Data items
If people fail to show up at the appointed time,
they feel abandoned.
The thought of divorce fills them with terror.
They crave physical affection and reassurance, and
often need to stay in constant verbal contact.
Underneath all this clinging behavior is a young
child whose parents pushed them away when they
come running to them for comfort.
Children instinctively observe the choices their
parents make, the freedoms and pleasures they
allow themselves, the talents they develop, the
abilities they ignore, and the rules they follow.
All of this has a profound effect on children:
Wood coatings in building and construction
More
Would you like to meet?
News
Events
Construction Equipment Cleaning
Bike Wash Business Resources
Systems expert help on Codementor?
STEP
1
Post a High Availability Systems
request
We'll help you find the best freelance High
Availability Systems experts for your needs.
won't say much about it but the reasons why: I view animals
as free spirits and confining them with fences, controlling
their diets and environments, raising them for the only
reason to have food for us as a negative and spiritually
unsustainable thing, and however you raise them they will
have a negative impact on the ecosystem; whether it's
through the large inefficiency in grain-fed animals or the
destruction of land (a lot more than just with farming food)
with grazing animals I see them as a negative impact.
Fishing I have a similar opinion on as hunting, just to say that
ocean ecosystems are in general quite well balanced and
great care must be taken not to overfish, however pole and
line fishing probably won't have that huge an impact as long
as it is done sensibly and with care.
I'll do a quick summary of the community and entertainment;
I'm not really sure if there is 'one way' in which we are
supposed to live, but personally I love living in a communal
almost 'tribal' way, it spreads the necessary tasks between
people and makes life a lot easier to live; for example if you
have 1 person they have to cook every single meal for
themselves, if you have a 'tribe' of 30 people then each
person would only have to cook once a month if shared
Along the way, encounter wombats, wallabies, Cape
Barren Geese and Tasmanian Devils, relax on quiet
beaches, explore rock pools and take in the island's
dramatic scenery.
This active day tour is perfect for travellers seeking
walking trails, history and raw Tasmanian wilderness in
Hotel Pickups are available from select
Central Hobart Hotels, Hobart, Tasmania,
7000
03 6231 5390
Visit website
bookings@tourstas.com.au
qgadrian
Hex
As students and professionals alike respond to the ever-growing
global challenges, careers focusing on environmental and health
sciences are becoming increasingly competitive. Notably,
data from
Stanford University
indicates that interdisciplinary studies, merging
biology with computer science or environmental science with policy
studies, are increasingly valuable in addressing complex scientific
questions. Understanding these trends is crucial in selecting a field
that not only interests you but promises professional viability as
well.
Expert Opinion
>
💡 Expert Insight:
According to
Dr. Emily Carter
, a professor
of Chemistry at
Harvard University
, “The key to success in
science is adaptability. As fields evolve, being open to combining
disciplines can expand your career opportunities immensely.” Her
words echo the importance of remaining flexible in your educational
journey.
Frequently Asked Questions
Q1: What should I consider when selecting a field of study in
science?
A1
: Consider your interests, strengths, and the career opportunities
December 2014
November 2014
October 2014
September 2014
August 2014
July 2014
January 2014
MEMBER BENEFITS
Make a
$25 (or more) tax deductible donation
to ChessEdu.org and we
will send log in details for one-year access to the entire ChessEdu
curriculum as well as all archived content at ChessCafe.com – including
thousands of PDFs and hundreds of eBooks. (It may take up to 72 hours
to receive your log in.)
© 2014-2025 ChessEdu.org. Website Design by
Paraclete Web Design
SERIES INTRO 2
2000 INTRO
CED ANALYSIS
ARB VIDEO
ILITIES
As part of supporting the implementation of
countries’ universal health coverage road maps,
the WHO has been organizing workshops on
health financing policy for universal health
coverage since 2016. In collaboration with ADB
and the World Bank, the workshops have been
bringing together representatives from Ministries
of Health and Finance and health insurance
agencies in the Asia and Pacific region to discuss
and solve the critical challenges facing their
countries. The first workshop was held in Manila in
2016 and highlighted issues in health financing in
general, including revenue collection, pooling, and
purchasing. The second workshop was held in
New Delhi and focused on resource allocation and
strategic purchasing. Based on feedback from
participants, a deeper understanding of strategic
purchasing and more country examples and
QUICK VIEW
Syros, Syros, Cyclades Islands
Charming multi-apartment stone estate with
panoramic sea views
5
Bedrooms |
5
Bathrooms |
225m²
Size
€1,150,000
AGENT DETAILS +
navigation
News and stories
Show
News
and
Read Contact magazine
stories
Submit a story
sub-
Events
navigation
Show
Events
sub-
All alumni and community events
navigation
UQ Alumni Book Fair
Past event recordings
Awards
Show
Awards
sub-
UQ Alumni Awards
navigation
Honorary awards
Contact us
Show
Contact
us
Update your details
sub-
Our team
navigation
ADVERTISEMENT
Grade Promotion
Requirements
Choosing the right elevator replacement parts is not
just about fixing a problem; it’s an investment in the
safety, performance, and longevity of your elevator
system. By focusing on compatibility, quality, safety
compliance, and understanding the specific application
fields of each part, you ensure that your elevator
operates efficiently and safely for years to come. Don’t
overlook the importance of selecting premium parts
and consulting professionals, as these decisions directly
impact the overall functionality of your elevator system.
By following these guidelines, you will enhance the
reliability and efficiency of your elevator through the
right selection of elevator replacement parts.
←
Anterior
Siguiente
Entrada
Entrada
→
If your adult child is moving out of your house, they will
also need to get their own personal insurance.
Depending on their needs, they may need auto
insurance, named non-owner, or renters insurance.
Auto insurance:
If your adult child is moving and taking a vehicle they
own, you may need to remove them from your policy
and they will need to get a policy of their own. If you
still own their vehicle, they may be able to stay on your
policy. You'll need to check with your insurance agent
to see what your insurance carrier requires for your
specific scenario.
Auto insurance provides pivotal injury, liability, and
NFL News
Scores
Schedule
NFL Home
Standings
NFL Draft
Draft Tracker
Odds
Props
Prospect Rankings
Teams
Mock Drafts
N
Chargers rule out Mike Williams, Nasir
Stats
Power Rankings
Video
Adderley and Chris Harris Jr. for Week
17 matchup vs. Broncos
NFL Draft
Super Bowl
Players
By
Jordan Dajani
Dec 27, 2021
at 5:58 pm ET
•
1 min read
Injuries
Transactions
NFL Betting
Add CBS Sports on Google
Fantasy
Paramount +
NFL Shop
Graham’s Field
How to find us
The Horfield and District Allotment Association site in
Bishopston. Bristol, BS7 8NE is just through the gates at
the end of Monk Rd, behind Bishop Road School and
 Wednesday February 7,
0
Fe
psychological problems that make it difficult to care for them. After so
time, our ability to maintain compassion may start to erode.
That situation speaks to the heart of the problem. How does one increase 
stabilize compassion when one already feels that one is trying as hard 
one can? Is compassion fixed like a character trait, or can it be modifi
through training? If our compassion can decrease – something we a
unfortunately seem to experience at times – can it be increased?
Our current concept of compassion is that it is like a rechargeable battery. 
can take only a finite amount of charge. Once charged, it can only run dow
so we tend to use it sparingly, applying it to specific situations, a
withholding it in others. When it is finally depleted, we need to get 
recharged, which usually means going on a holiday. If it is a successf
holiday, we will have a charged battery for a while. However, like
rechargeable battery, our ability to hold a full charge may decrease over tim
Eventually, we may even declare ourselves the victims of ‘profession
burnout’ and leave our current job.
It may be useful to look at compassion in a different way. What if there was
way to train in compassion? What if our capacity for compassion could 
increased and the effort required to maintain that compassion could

◆ **What the task requires**
Repeat the records above exactly, with nothing left out.

◆ **Output**
If people fail to show up at the appointed time,
they feel abandoned.
The thought of divorce fills them with terror.
They crave physical affection and reassurance, and
often need to stay in constant verbal contact.
Underneath all this clinging behavior is a young
child whose parents pushed them away when they
come running to them for comfort.
Children instinctively observe the choices their
parents make, the freedoms and pleasures they
allow themselves, the talents they develop, the
abilities they ignore, and the rules they follow.
All of this has a profound effect on children:
Wood coatings in building and construction
More
Would you like to meet?
News
Events
Construction Equipment Cleaning
Bike Wash Business Resources
Systems expert help on Codementor?
STEP
1
Post a High Availability Systems
request
We'll help you find the best freelance High
Availability Systems experts for your needs.
won't say much about it but the reasons why: I view animals
as free spirits and confining them with fences, controlling
their diets and environments, raising them for the only
reason to have food for us as a negative and spiritually
unsustainable thing, and however you raise them they will
have a negative impact on the ecosystem; whether it's
through the large inefficiency in grain-fed animals or the
destruction of land (a lot more than just with farming food)
with grazing animals I see them as a negative impact.
Fishing I have a similar opinion on as hunting, just to say that
ocean ecosystems are in general quite well balanced and
great care must be taken not to overfish, however pole and
line fishing probably won't have that huge an impact as long
as it is done sensibly and with care.
I'll do a quick summary of the community and entertainment;
I'm not really sure if there is 'one way' in which we are
supposed to live, but personally I love living in a communal
almost 'tribal' way, it spreads the necessary tasks between
people and makes life a lot easier to live; for example if you
have 1 person they have to cook every single meal for
themselves, if you have a 'tribe' of 30 people then each
person would only have to cook once a month if shared
Along the way, encounter wombats, wallabies, Cape
Barren Geese and Tasmanian Devils, relax on quiet
beaches, explore rock pools and take in the island's
dramatic scenery.
This active day tour is perfect for travellers seeking
walking trails, history and raw Tasmanian wilderness in
Hotel Pickups are available from select
Central Hobart Hotels, Hobart, Tasmania,
7000
03 6231 5390
Visit website
bookings@tourstas.com.au
qgadrian
Hex
As students and professionals alike respond to the ever-growing
global challenges, careers focusing on environmental and health
sciences are becoming increasingly competitive. Notably,
data from
Stanford University
indicates that interdisciplinary studies, merging
biology with computer science or environmental science with policy
studies, are increasingly valuable in addressing complex scientific
questions. Understanding these trends is crucial in selecting a field
that not only interests you but promises professional viability as
well.
Expert Opinion
>
💡 Expert Insight:
According to
Dr. Emily Carter
, a professor
of Chemistry at
Harvard University
, “The key to success in
science is adaptability. As fields evolve, being open to combining
disciplines can expand your career opportunities immensely.” Her
words echo the importance of remaining flexible in your educational
journey.
Frequently Asked Questions
Q1: What should I consider when selecting a field of study in
science?
A1
: Consider your interests, strengths, and the career opportunities
December 2014
November 2014
October 2014
September 2014
August 2014
July 2014
January 2014
MEMBER BENEFITS
Make a
$25 (or more) tax deductible donation
to ChessEdu.org and we
will send log in details for one-year access to the entire ChessEdu
curriculum as well as all archived content at ChessCafe.com – including
thousands of PDFs and hundreds of eBooks. (It may take up to 72 hours
to receive your log in.)
© 2014-2025 ChessEdu.org. Website Design by
Paraclete Web Design
SERIES INTRO 2
2000 INTRO
CED ANALYSIS
ARB VIDEO
ILITIES
As part of supporting the implementation of
countries’ universal health coverage road maps,
the WHO has been organizing workshops on
health financing policy for universal health
coverage since 2016. In collaboration with ADB
and the World Bank, the workshops have been
bringing together representatives from Ministries
of Health and Finance and health insurance
agencies in the Asia and Pacific region to discuss
and solve the critical challenges facing their
countries. The first workshop was held in Manila in
2016 and highlighted issues in health financing in
general, including revenue collection, pooling, and
purchasing. The second workshop was held in
New Delhi and focused on resource allocation and
strategic purchasing. Based on feedback from
participants, a deeper understanding of strategic
purchasing and more country examples and
QUICK VIEW
Syros, Syros, Cyclades Islands
Charming multi-apartment stone estate with
panoramic sea views
5
Bedrooms |
5
Bathrooms |
225m²
Size
€1,150,000
AGENT DETAILS +
navigation
News and stories
Show
News
and
Read Contact magazine
stories
Submit a story
sub-
Events
navigation
Show
Events
sub-
All alumni and community events
navigation
UQ Alumni Book Fair
Past event recordings
Awards
Show
Awards
sub-
UQ Alumni Awards
navigation
Honorary awards
Contact us
Show
Contact
us
Update your details
sub-
Our team
navigation
ADVERTISEMENT
Grade Promotion
Requirements
Choosing the right elevator replacement parts is not
just about fixing a problem; it’s an investment in the
safety, performance, and longevity of your elevator
system. By focusing on compatibility, quality, safety
compliance, and understanding the specific application
fields of each part, you ensure that your elevator
operates efficiently and safely for years to come. Don’t
overlook the importance of selecting premium parts
and consulting professionals, as these decisions directly
impact the overall functionality of your elevator system.
By following these guidelines, you will enhance the
reliability and efficiency of your elevator through the
right selection of elevator replacement parts.
←
Anterior
Siguiente
Entrada
Entrada
→
If your adult child is moving out of your house, they will
also need to get their own personal insurance.
Depending on their needs, they may need auto
insurance, named non-owner, or renters insurance.
Auto insurance:
If your adult child is moving and taking a vehicle they
own, you may need to remove them from your policy
and they will need to get a policy of their own. If you
still own their vehicle, they may be able to stay on your
policy. You'll need to check with your insurance agent
to see what your insurance carrier requires for your
specific scenario.
Auto insurance provides pivotal injury, liability, and
NFL News
Scores
Schedule
NFL Home
Standings
NFL Draft
Draft Tracker
Odds
Props
Prospect Rankings
Teams
Mock Drafts
N
Chargers rule out Mike Williams, Nasir
Stats
Power Rankings
Video
Adderley and Chris Harris Jr. for Week
17 matchup vs. Broncos
NFL Draft
Super Bowl
Players
By
Jordan Dajani
Dec 27, 2021
at 5:58 pm ET
•
1 min read
Injuries
Transactions
NFL Betting
Add CBS Sports on Google
Fantasy
Paramount +
NFL Shop
Graham’s Field
How to find us
The Horfield and District Allotment Association site in
Bishopston. Bristol, BS7 8NE is just through the gates at
the end of Monk Rd, behind Bishop Road School and
 Wednesday February 7,
0
Fe
psychological problems that make it difficult to care for them. After so
time, our ability to maintain compassion may start to erode.
That situation speaks to the heart of the problem. How does one increase 
stabilize compassion when one already feels that one is trying as hard 
one can? Is compassion fixed like a character trait, or can it be modifi
through training? If our compassion can decrease – something we a
unfortunately seem to experience at times – can it be increased?
Our current concept of compassion is that it is like a rechargeable battery. 
can take only a finite amount of charge. Once charged, it can only run dow
so we tend to use it sparingly, applying it to specific situations, a
withholding it in others. When it is finally depleted, we need to get 
recharged, which usually means going on a holiday. If it is a successf
holiday, we will have a charged battery for a while. However, like
rechargeable battery, our ability to hold a full charge may decrease over tim
Eventually, we may even declare ourselves the victims of ‘profession
burnout’ and leave our current job.
It may be useful to look at compassion in a different way. What if there was
way to train in compassion? What if our capacity for compassion could 
increased and the effort required to maintain that compassion could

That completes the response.